Слышится издалека детский гомон и женский крик:
– Сюда, дети, сюда!..
Осень шествует по Парижу, взмывая, возносясь и падая. Париж снисходительно улыбается, любуясь ею, словно пожилой господин новой любовницей. Сена уносит листву.
– Он заткнется когда-нибудь? Еще немного, и я придушу его подушкой, – говорит Жиль намеренно громко.
Сосед молчит.
Номах вздрагивает, вытягивается и замирает.
В больничной палате наступает тишина.
– Люблю тишину, – говорит Жиль, трет друг о друга светлые пятки и прячется под одеялом.
Проходит несколько минут, и сосед спрашивает:
– Почему он замолчал? Он жив?
– Мне все равно. Придет доктор, пощупает пульс.
Ветер за окном прекращает свою круговерть, падает и зарывается в палые листья. Воздух становится чист и прозрачен, как водка.
Казалось, где-то в небе зазвенела и оборвалась струна, заполнив весь мир своим отзвуком.
– Черт, в ушах словно колокольню построили. Ты как, нормально? – спрашивает Жиль, ковыряя ухо.
– Я спать хочу. И я уже устал говорить об этом.
– Ладно-ладно. Спи, если оно тебе так надо.
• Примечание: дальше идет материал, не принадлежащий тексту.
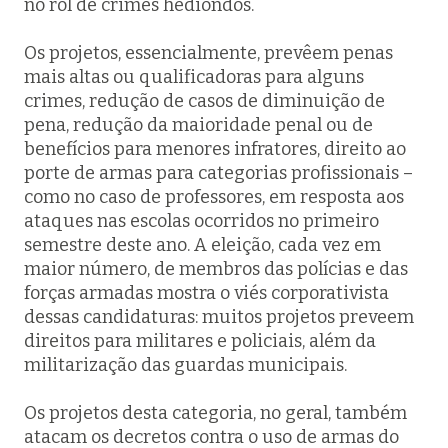
no rol de crimes hediondos.
Os projetos, essencialmente, prevêem penas
mais altas ou qualificadoras para alguns
crimes, redução de casos de diminuição de
pena, redução da maioridade penal ou de
benefícios para menores infratores, direito ao
porte de armas para categorias profissionais –
como no caso de professores, em resposta aos
ataques nas escolas ocorridos no primeiro
semestre deste ano. A eleição, cada vez em
maior número, de membros das polícias e das
forças armadas mostra o viés corporativista
dessas candidaturas: muitos projetos preveem
direitos para militares e policiais, além da
militarização das guardas municipais.
Os projetos desta categoria, no geral, também
atacam os decretos contra o uso de armas do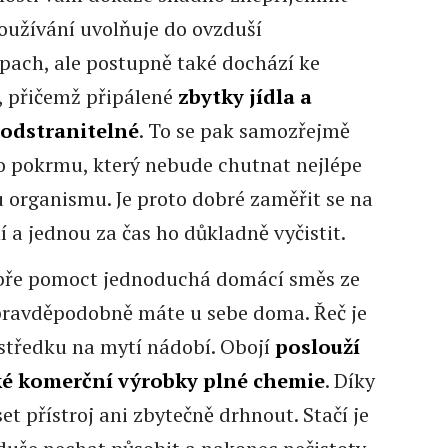
 používání uvolňuje do ovzduší
ápach, ale postupně také dochází ke
e, přičemž připálené
zbytky jídla a
 odstranitelné
. To se pak samozřejmě
ho pokrmu, který nebude chutnat nejlépe
 organismu. Je proto dobré zaměřit se na
 a jednou za čas ho důkladně vyčistit.
bře pomoct jednoduchá domácí směs ze
ž pravděpodobně máte u sebe doma. Řeč je
středku na mytí nádobí. Obojí
poslouží
é komerční výrobky plné chemie
. Díky
t přístroj ani zbytečně drhnout. Stačí je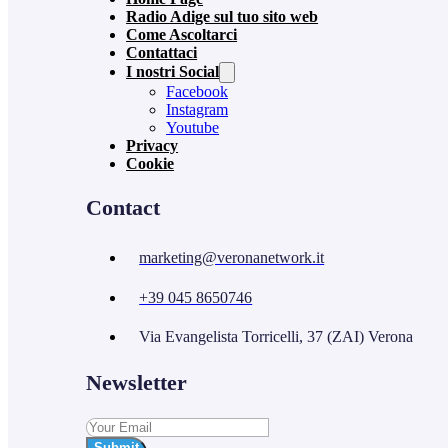
Radio Adige sul tuo sito web
Come Ascoltarci
Contattaci
I nostri Social
Facebook
Instagram
Youtube
Privacy
Cookie
Contact
marketing@veronanetwork.it
+39 045 8650746
Via Evangelista Torricelli, 37 (ZAI) Verona
Newsletter
Submit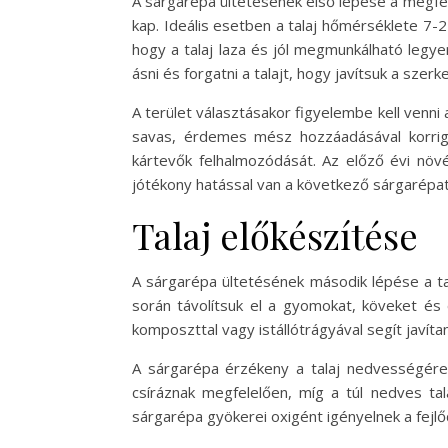
A sárgarépa ültetésének első lépése a megfele
kap. Ideális esetben a talaj hőmérséklete 7-2
hogy a talaj laza és jól megmunkálható legy
ásni és forgatni a talajt, hogy javítsuk a szerk
A terület választásakor figyelembe kell venni a
savas, érdemes mész hozzáadásával korrigá
kártevők felhalmozódását. Az előző évi növé
jótékony hatással van a következő sárgarépa
Talaj előkészítése
A sárgarépa ültetésének második lépése a ta
során távolítsuk el a gyomokat, köveket és 
komposzttal vagy istállótrágyával segít javít
A sárgarépa érzékeny a talaj nedvességére,
csíráznak megfelelően, míg a túl nedves ta
sárgarépa gyökerei oxigént igényelnek a fejl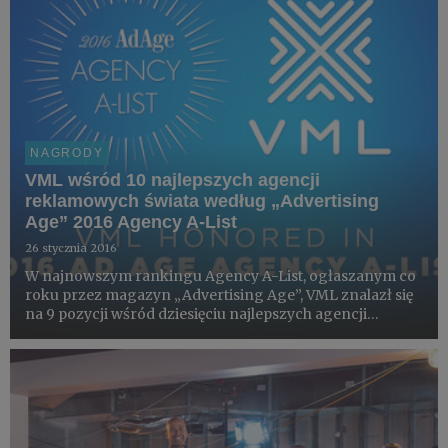
NAGRODY
VML wśród 10 najlepszych agencji
reklamowych świata według „Advertising
Age” 2016 Agency A-List
26 stycznia 2016
W najnowszym rankingu Agency A-List, ogłaszanym co
roku przez magazyn „Advertising Age”, VML znalazł się
na 9 pozycji wśród dziesięciu najlepszych agencji
reklamowych z całego świata.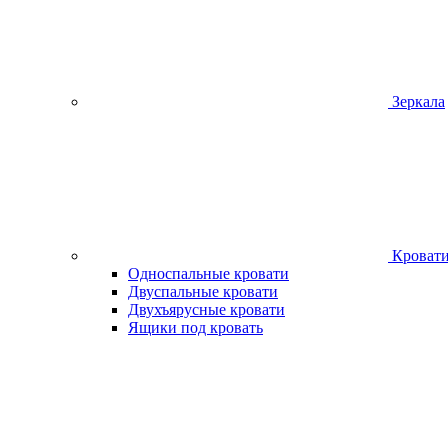
Зеркала
Кроват
Односпальные кровати
Двуспальные кровати
Двухъярусные кровати
Ящики под кровать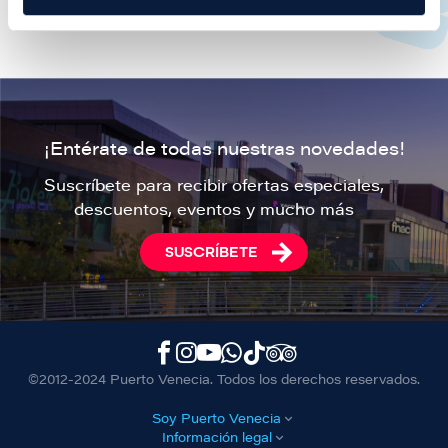
consultar o el alfabeto desplegable para navegar por
todos ellos.
¡Entérate de todas nuestras novedades!
Suscríbete para recibir ofertas especiales,
descuentos, eventos y mucho más
SUSCRÍBETE
©2012-2024 Puerto Venecia. Todos los derechos reservados.
Soy Puerto Venecia
Información legal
Чернота в глазах Номаха некоторое время еще пульсирует, отвечая ударам сердца, и останавливается, словно замерзшая среди зимы полынья.
Солнечные листья летят, стирая все цвета и оставляя только ослепительно белое поле, словно художник, закрашивающий известкой неудавшееся полотно. Мазки ложатся все плотнее, сливаются друг с другом. Белизна захватывает мир и наконец поглощает Номаха.